If you read Paul’s letter to the Romans chapter 14, he wrote about some Christians who ate meat because they believed that it was ok to eat meat, while some others did not because they believed it was not ok to do so. Those carnivorous Christians were considered to have stronger faith because they understood that, meat or no meat, it did not matter (Praise God for this!!). But the vegetarian Christians were considered to have weaker faith. Not because they were weak. Rather, it’s because when they were pagan, they believed eating meat was wrong. So, when they became Christians, they still had that belief or tradition or culture, or at least, they did not know any better.
Now, is it wrong to be vegetarian? Not at all. And there is certainly nothing wrong with being carnivorous (again, Praise God for this!!).
Therefore, Paul exhorts them …
Romans 14:1 – 3
1 As for the one who is weak in faith, welcome him, but not to quarrel over opinions. 2 One person believes he may eat anything, while the weak person eats only vegetables. 3 Let not the one who eats despise the one who abstains, and let not the one who abstains pass judgment on the one who eats, for God has welcomed him
That’s about eating. You might think it is not relevant to our situation now. Interestingly, if you look at some matters closer to home, such as the preferred style of worship music, it’s not that irrelevant. For some of you, it matters whether you use a piano and an organ, or use a full band with a drum set and electric guitars. For others, it does not matter. The Bible does not say anything for or against either of them. Therefore, following Paul’s exhortation, one must follow their conscience and not condemn or look down on the other.
There are other examples, such as eating organic or non-organic food, recycling plastic bags or not, entering into some competition or some lucky draw, watching certain movies, buying gadgets, entering a casino, reading romantic novels, etc. Some Christians have their own convictions on certain matters, and both sides might not be sinning, since there are some matters that God does not really specifically condemn or condone.
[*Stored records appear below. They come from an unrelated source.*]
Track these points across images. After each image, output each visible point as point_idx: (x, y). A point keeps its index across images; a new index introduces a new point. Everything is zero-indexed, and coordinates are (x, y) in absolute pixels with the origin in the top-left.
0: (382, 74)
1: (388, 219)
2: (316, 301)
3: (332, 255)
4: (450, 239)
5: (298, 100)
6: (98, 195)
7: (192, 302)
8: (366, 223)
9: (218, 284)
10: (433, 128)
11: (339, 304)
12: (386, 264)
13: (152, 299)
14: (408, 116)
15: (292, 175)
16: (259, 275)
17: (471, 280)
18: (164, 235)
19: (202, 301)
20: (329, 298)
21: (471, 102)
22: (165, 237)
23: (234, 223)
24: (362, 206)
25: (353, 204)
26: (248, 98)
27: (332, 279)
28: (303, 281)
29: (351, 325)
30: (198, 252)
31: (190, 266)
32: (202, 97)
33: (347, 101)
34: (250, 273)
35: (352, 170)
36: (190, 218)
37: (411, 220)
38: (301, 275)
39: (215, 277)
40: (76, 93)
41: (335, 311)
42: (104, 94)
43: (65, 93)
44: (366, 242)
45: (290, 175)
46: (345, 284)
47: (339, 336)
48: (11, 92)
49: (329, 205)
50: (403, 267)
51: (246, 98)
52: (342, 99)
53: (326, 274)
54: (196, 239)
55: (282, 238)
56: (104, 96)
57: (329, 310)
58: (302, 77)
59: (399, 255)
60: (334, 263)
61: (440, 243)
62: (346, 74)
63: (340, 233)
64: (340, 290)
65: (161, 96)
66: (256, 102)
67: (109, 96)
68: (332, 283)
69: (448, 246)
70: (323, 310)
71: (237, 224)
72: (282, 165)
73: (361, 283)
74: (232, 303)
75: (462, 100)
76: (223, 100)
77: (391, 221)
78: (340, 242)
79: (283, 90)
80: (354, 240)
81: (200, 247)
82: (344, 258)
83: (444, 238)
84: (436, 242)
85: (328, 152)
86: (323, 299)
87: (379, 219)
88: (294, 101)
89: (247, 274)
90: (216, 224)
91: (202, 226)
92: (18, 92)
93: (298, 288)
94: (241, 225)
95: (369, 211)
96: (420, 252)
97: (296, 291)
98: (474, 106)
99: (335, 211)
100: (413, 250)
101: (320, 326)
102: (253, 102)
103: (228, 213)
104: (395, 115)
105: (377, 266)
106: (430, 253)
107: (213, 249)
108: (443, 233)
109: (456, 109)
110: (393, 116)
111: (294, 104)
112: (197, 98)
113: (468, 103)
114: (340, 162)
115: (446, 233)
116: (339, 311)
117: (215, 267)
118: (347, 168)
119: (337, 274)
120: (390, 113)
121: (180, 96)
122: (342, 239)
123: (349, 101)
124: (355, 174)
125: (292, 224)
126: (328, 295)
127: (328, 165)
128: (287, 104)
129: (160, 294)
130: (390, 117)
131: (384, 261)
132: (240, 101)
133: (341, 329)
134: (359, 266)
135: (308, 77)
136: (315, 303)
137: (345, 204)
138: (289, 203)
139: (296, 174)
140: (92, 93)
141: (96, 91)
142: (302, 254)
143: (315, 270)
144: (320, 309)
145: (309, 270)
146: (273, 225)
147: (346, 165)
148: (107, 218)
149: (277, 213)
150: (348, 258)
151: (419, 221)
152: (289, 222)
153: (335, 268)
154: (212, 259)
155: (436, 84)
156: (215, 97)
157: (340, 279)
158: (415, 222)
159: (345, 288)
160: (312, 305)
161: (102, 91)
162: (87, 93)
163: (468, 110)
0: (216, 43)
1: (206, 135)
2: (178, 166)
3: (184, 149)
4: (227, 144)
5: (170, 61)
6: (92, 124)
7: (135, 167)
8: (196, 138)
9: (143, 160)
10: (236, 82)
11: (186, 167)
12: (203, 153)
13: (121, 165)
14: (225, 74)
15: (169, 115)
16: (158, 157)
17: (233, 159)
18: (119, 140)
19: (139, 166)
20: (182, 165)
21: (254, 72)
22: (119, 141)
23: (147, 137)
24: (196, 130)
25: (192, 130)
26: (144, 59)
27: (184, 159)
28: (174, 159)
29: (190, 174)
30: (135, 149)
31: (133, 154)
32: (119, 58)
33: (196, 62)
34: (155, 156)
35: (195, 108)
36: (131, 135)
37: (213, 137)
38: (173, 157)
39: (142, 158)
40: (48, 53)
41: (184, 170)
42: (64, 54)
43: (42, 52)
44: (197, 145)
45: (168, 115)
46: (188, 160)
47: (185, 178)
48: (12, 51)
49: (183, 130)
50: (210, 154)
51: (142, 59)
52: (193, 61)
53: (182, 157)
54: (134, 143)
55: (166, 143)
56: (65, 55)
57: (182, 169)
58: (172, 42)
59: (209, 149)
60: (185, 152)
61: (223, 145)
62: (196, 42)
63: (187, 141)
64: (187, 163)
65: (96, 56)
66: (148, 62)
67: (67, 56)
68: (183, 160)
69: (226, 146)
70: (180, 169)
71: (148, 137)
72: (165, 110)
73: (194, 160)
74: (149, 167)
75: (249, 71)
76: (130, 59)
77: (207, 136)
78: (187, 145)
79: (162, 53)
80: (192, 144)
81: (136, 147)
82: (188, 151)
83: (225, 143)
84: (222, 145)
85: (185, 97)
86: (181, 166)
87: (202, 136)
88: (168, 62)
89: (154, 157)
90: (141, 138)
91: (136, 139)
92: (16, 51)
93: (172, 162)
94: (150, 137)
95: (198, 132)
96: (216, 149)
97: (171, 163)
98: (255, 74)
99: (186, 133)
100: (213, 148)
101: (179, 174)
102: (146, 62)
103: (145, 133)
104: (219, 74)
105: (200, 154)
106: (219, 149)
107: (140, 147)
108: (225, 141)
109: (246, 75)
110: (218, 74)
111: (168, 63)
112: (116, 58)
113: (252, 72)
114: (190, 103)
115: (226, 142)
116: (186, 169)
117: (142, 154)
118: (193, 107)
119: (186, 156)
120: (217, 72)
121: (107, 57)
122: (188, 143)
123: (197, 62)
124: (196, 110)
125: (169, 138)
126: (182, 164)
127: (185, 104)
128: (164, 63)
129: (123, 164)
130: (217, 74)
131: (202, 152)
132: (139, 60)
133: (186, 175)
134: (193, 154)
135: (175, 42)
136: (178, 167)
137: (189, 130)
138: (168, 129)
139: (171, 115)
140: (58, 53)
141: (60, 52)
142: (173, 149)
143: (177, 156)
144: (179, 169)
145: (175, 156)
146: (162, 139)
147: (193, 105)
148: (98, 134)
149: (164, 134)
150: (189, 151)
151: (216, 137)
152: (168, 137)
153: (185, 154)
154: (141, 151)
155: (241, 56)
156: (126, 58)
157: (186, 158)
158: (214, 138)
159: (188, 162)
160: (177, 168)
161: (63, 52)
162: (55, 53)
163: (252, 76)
So, for those matters, you can believe in one aspect, but do not let your faith condemn or look down on others.
Paul in 1 Corinthians 13:2 puts it very nicely: “If I have the gift of prophecy and can fathom all mysteries and all knowledge, and if I have a faith that can move mountains, but have not love, I am nothing.”
So, as Faith without deed is dead, Faith without love is also nothing. In fact, if you think you have stronger faith than someone else, it is your duty to teach him so that he understands more. And if you have weaker faith, it is your duty to search the Bible and learn more. That’s why it is important to meet together as a community of believers and spur one another in faith (Heb 10:22-24).
So, let’s recap what faith is.
Faith is: …
Believing that God is who He says He is,
and He will do what He says He will do.
As a result, we do what He says we should do,
and we don’t do what He says we must not do.
Each book of the Bible is rarely written for individuals. It is almost always written to be applied in the community of believers. It is the same with Faith. You cannot apply your faith without considering your fellow brothers and sisters. Therefore, as much as God takes pleasure in those who takes Him at His word and obeys His Word, He also delights in His children loving one another and spurring one another to grow in Faith. Because we show the world that we are His disciples not by how big our faith is, but rather by loving one another (John 13:34-35). So, have faith, trust God, obey Him, and love one another.